**Problem details**
Copy out all lines of the records in which the word "pixels" appears.

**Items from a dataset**

▼

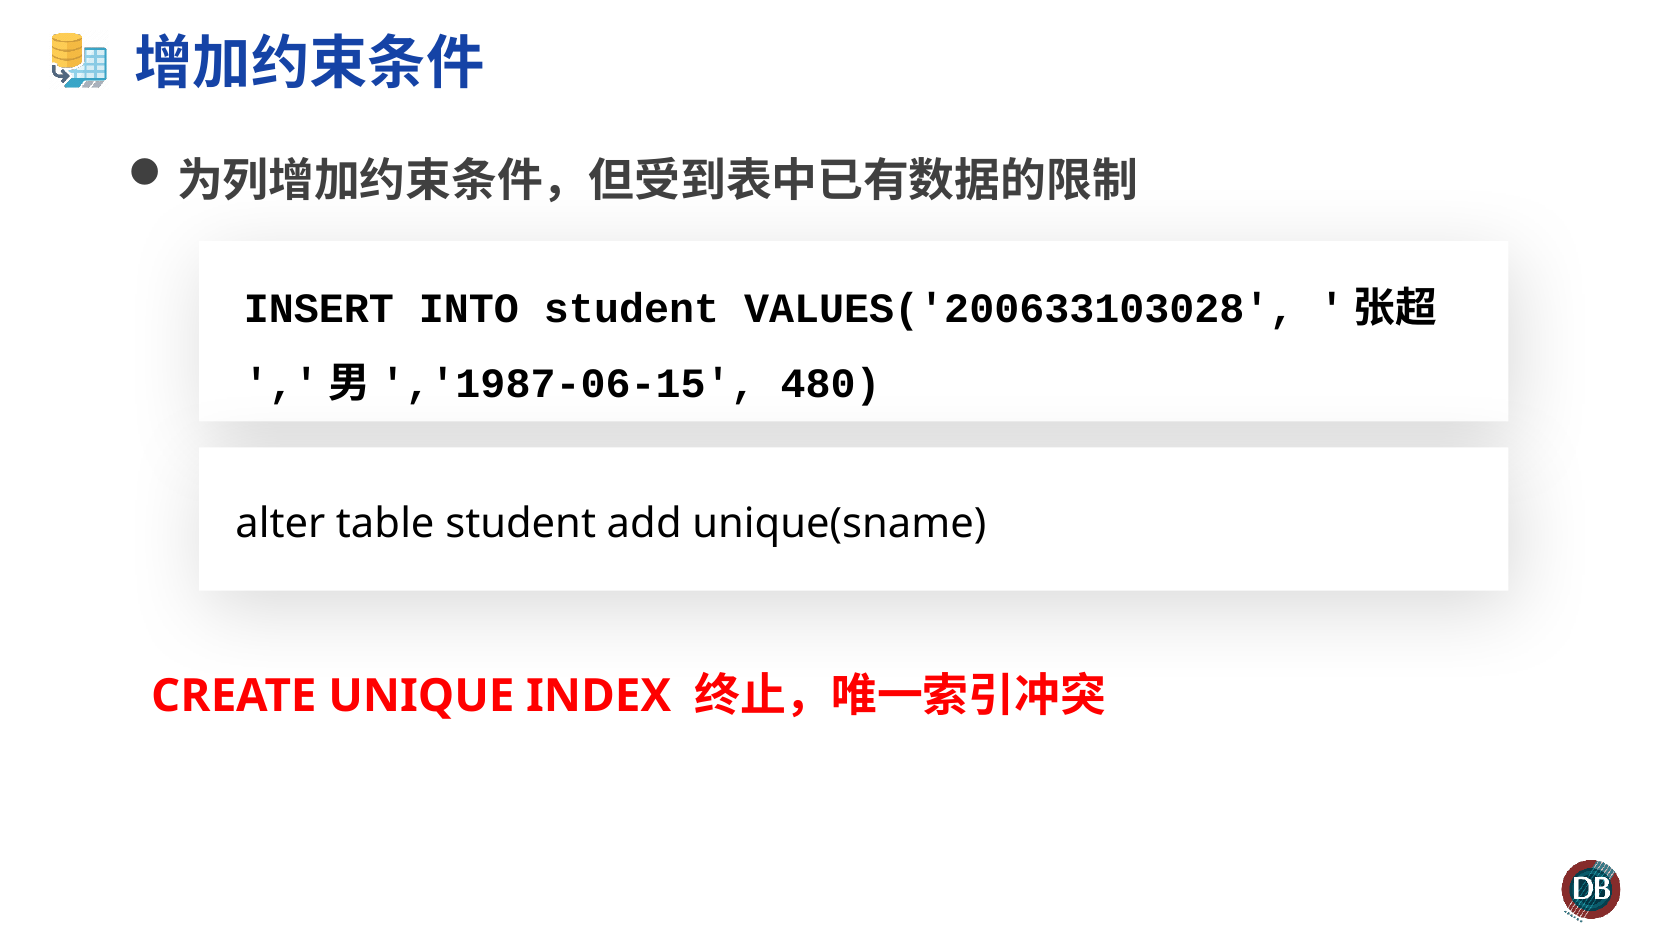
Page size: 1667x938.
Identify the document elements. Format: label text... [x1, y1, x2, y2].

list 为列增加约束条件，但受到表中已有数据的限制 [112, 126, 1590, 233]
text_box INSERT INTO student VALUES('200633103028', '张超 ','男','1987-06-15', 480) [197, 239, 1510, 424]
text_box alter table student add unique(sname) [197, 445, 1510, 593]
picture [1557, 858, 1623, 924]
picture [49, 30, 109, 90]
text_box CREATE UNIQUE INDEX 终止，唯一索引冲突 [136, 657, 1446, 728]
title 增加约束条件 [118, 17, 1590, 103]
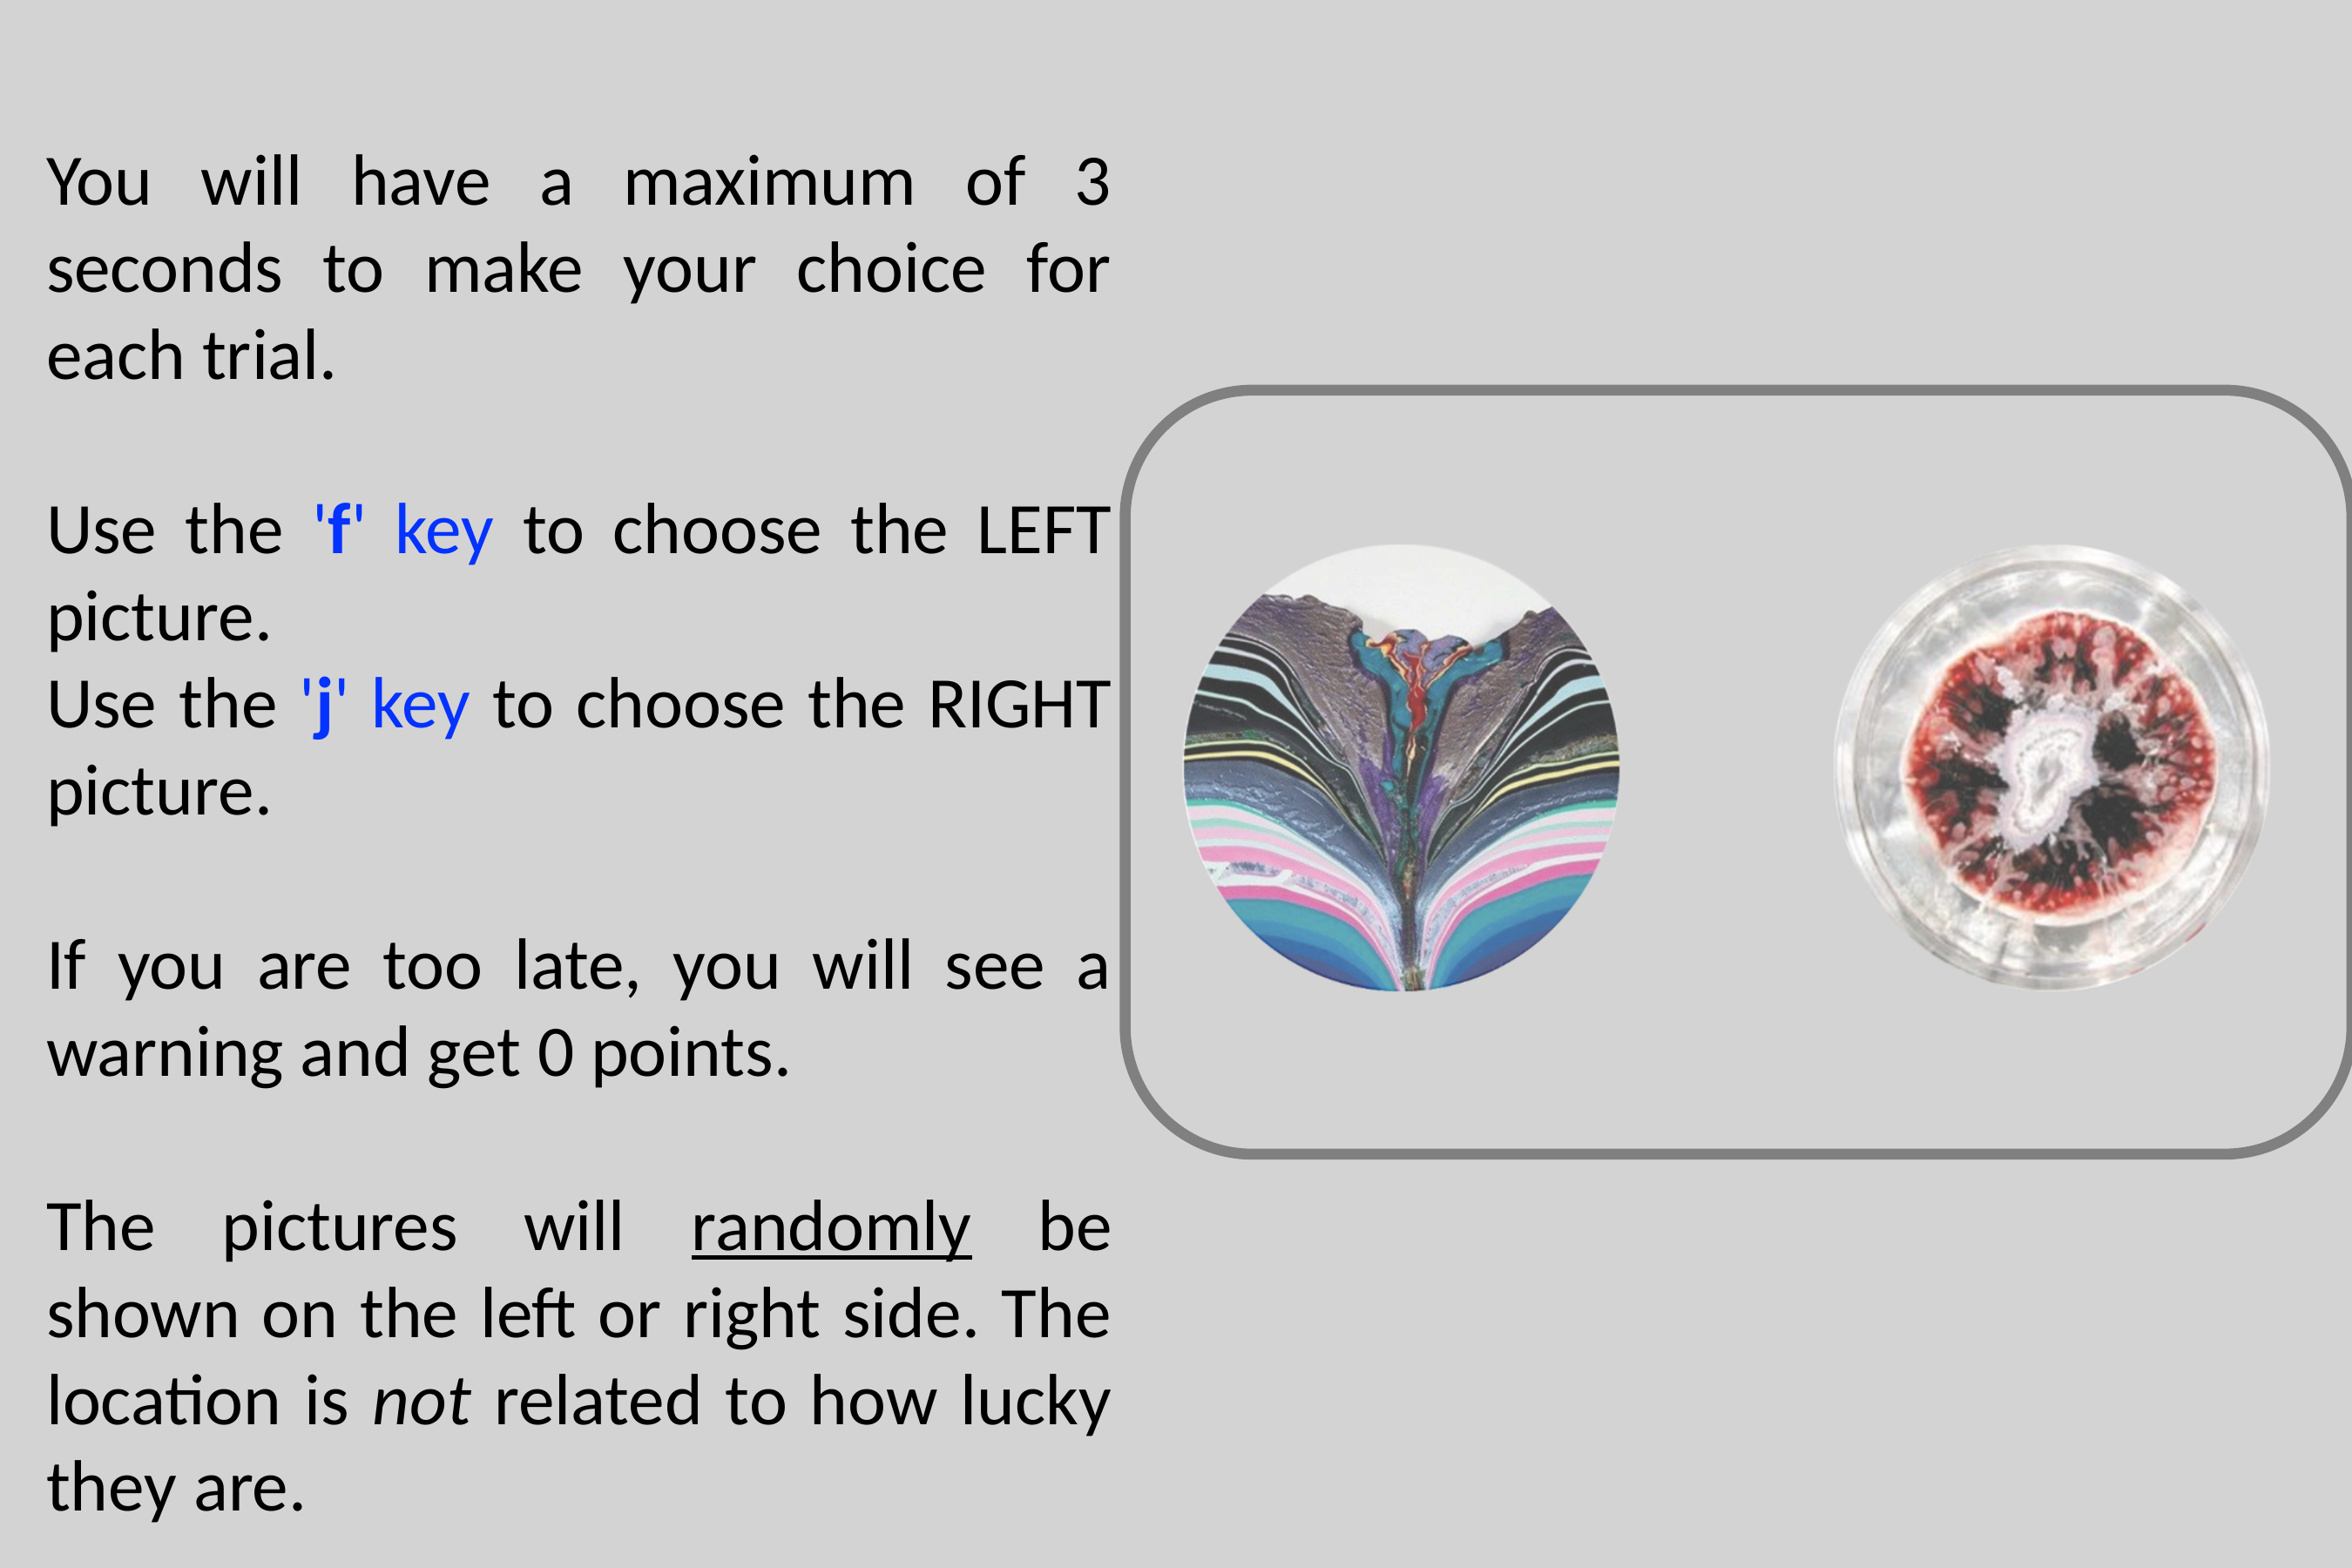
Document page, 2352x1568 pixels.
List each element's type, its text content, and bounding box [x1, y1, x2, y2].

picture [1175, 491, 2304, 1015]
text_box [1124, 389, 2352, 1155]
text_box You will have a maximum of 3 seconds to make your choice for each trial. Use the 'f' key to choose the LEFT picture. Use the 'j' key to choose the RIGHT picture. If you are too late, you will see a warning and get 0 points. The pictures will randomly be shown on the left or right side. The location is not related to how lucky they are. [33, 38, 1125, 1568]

▲
▼

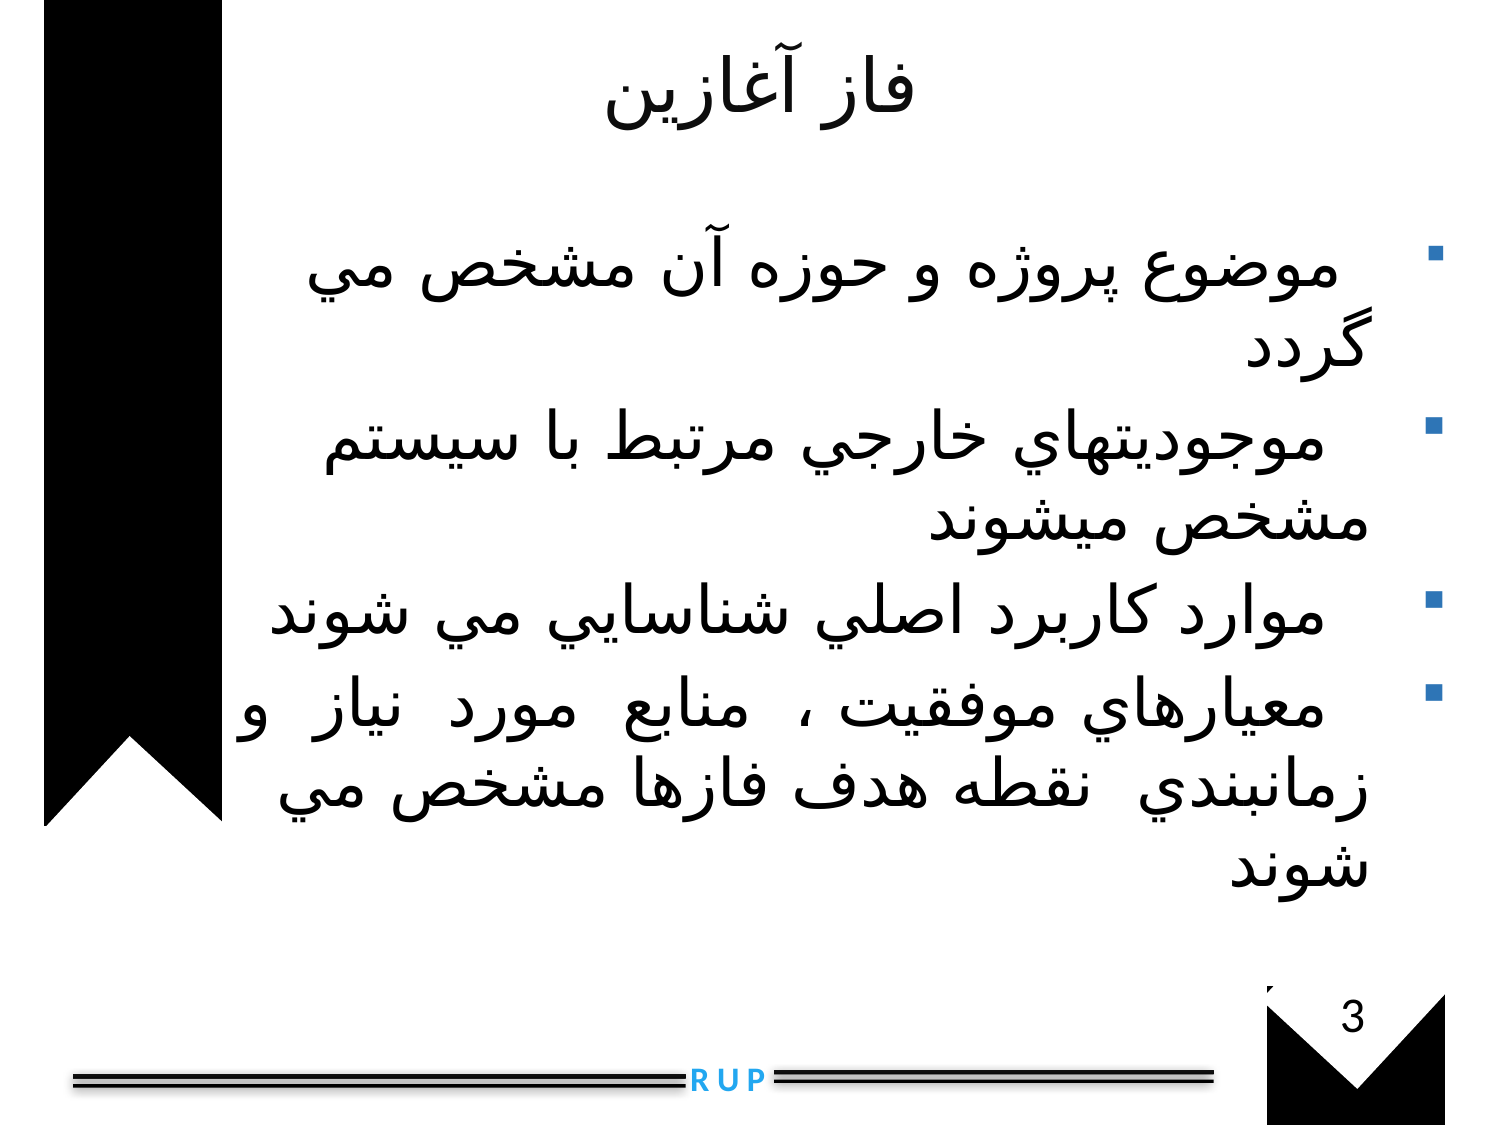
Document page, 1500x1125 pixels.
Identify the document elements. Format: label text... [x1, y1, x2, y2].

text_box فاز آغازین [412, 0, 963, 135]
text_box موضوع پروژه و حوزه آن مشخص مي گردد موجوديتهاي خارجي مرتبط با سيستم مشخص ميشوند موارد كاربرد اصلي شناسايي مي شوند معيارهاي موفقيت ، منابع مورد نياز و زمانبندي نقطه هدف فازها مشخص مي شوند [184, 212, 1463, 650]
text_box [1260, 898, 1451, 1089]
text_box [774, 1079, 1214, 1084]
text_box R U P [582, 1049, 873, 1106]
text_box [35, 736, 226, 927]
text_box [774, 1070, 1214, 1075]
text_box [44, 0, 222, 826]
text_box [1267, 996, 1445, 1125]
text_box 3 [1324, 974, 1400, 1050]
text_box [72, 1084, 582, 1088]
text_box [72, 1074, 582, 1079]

▲

**Task answer**
Document page, 2352x1568 pixels.
Document page, 1500x1125 pixels.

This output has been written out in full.